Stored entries
▬▬▬

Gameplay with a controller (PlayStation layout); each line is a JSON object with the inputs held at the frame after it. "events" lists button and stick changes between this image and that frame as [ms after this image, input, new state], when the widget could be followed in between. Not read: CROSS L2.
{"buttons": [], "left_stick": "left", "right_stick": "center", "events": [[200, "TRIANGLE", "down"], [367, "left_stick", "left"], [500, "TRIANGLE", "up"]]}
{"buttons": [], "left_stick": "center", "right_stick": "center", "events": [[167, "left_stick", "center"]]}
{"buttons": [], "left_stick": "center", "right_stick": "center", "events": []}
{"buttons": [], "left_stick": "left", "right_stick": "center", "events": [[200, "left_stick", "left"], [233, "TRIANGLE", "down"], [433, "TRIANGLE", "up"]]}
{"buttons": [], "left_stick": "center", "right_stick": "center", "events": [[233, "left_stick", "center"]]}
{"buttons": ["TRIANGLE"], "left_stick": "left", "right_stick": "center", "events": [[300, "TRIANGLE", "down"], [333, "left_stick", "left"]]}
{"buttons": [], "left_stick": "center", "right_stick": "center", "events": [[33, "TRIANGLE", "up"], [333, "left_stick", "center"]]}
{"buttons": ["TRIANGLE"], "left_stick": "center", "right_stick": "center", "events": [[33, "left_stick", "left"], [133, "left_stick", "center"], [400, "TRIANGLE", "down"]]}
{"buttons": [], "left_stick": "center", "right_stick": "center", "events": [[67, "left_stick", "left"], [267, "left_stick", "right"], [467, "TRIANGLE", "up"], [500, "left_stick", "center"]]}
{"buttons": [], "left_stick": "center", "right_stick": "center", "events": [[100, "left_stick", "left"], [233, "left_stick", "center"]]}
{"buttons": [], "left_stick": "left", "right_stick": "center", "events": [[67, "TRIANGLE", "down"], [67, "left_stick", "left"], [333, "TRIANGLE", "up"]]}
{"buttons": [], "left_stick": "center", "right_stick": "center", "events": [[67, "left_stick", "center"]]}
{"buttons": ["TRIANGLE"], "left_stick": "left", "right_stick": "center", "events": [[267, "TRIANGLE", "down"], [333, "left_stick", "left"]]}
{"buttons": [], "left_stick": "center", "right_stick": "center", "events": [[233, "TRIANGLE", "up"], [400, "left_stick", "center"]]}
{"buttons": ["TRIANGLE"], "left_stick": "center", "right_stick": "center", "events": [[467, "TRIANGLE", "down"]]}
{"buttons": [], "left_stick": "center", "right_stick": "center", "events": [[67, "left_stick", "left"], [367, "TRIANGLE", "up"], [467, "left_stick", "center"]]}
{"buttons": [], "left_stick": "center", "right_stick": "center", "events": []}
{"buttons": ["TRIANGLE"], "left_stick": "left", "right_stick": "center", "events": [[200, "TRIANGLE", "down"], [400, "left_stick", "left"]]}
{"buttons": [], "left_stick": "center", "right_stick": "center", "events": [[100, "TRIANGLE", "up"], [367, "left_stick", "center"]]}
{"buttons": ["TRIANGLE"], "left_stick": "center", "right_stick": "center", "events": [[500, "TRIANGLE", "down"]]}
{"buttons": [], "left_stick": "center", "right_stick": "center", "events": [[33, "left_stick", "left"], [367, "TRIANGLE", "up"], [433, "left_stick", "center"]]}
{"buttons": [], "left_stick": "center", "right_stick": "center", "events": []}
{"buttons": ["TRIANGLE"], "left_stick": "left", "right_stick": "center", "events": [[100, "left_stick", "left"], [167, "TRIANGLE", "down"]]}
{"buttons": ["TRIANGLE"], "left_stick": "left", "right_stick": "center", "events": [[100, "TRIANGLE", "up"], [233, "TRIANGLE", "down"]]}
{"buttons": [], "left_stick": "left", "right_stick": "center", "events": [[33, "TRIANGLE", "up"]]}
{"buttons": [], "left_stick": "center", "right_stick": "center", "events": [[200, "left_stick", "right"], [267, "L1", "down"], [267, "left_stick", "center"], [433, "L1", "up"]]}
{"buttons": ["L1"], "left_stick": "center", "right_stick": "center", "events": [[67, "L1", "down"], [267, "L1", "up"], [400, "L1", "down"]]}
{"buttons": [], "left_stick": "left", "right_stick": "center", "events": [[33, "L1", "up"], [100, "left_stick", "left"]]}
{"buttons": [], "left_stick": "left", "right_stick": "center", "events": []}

▬▬▬

● **WHAT THE TASK REQUIRES**
Output the records above in their entirety, exactly.

● **SOLUTION FOR THIS PROBLEM**
Gameplay with a controller (PlayStation layout); each line is a JSON object with the inputs held at the frame after it. "events" lists button and stick changes between this image and that frame as [ms after this image, input, new state], when the widget could be followed in between. Not read: CROSS L2.
{"buttons": [], "left_stick": "left", "right_stick": "center", "events": [[200, "TRIANGLE", "down"], [367, "left_stick", "left"], [500, "TRIANGLE", "up"]]}
{"buttons": [], "left_stick": "center", "right_stick": "center", "events": [[167, "left_stick", "center"]]}
{"buttons": [], "left_stick": "center", "right_stick": "center", "events": []}
{"buttons": [], "left_stick": "left", "right_stick": "center", "events": [[200, "left_stick", "left"], [233, "TRIANGLE", "down"], [433, "TRIANGLE", "up"]]}
{"buttons": [], "left_stick": "center", "right_stick": "center", "events": [[233, "left_stick", "center"]]}
{"buttons": ["TRIANGLE"], "left_stick": "left", "right_stick": "center", "events": [[300, "TRIANGLE", "down"], [333, "left_stick", "left"]]}
{"buttons": [], "left_stick": "center", "right_stick": "center", "events": [[33, "TRIANGLE", "up"], [333, "left_stick", "center"]]}
{"buttons": ["TRIANGLE"], "left_stick": "center", "right_stick": "center", "events": [[33, "left_stick", "left"], [133, "left_stick", "center"], [400, "TRIANGLE", "down"]]}
{"buttons": [], "left_stick": "center", "right_stick": "center", "events": [[67, "left_stick", "left"], [267, "left_stick", "right"], [467, "TRIANGLE", "up"], [500, "left_stick", "center"]]}
{"buttons": [], "left_stick": "center", "right_stick": "center", "events": [[100, "left_stick", "left"], [233, "left_stick", "center"]]}
{"buttons": [], "left_stick": "left", "right_stick": "center", "events": [[67, "TRIANGLE", "down"], [67, "left_stick", "left"], [333, "TRIANGLE", "up"]]}
{"buttons": [], "left_stick": "center", "right_stick": "center", "events": [[67, "left_stick", "center"]]}
{"buttons": ["TRIANGLE"], "left_stick": "left", "right_stick": "center", "events": [[267, "TRIANGLE", "down"], [333, "left_stick", "left"]]}
{"buttons": [], "left_stick": "center", "right_stick": "center", "events": [[233, "TRIANGLE", "up"], [400, "left_stick", "center"]]}
{"buttons": ["TRIANGLE"], "left_stick": "center", "right_stick": "center", "events": [[467, "TRIANGLE", "down"]]}
{"buttons": [], "left_stick": "center", "right_stick": "center", "events": [[67, "left_stick", "left"], [367, "TRIANGLE", "up"], [467, "left_stick", "center"]]}
{"buttons": [], "left_stick": "center", "right_stick": "center", "events": []}
{"buttons": ["TRIANGLE"], "left_stick": "left", "right_stick": "center", "events": [[200, "TRIANGLE", "down"], [400, "left_stick", "left"]]}
{"buttons": [], "left_stick": "center", "right_stick": "center", "events": [[100, "TRIANGLE", "up"], [367, "left_stick", "center"]]}
{"buttons": ["TRIANGLE"], "left_stick": "center", "right_stick": "center", "events": [[500, "TRIANGLE", "down"]]}
{"buttons": [], "left_stick": "center", "right_stick": "center", "events": [[33, "left_stick", "left"], [367, "TRIANGLE", "up"], [433, "left_stick", "center"]]}
{"buttons": [], "left_stick": "center", "right_stick": "center", "events": []}
{"buttons": ["TRIANGLE"], "left_stick": "left", "right_stick": "center", "events": [[100, "left_stick", "left"], [167, "TRIANGLE", "down"]]}
{"buttons": ["TRIANGLE"], "left_stick": "left", "right_stick": "center", "events": [[100, "TRIANGLE", "up"], [233, "TRIANGLE", "down"]]}
{"buttons": [], "left_stick": "left", "right_stick": "center", "events": [[33, "TRIANGLE", "up"]]}
{"buttons": [], "left_stick": "center", "right_stick": "center", "events": [[200, "left_stick", "right"], [267, "L1", "down"], [267, "left_stick", "center"], [433, "L1", "up"]]}
{"buttons": ["L1"], "left_stick": "center", "right_stick": "center", "events": [[67, "L1", "down"], [267, "L1", "up"], [400, "L1", "down"]]}
{"buttons": [], "left_stick": "left", "right_stick": "center", "events": [[33, "L1", "up"], [100, "left_stick", "left"]]}
{"buttons": [], "left_stick": "left", "right_stick": "center", "events": []}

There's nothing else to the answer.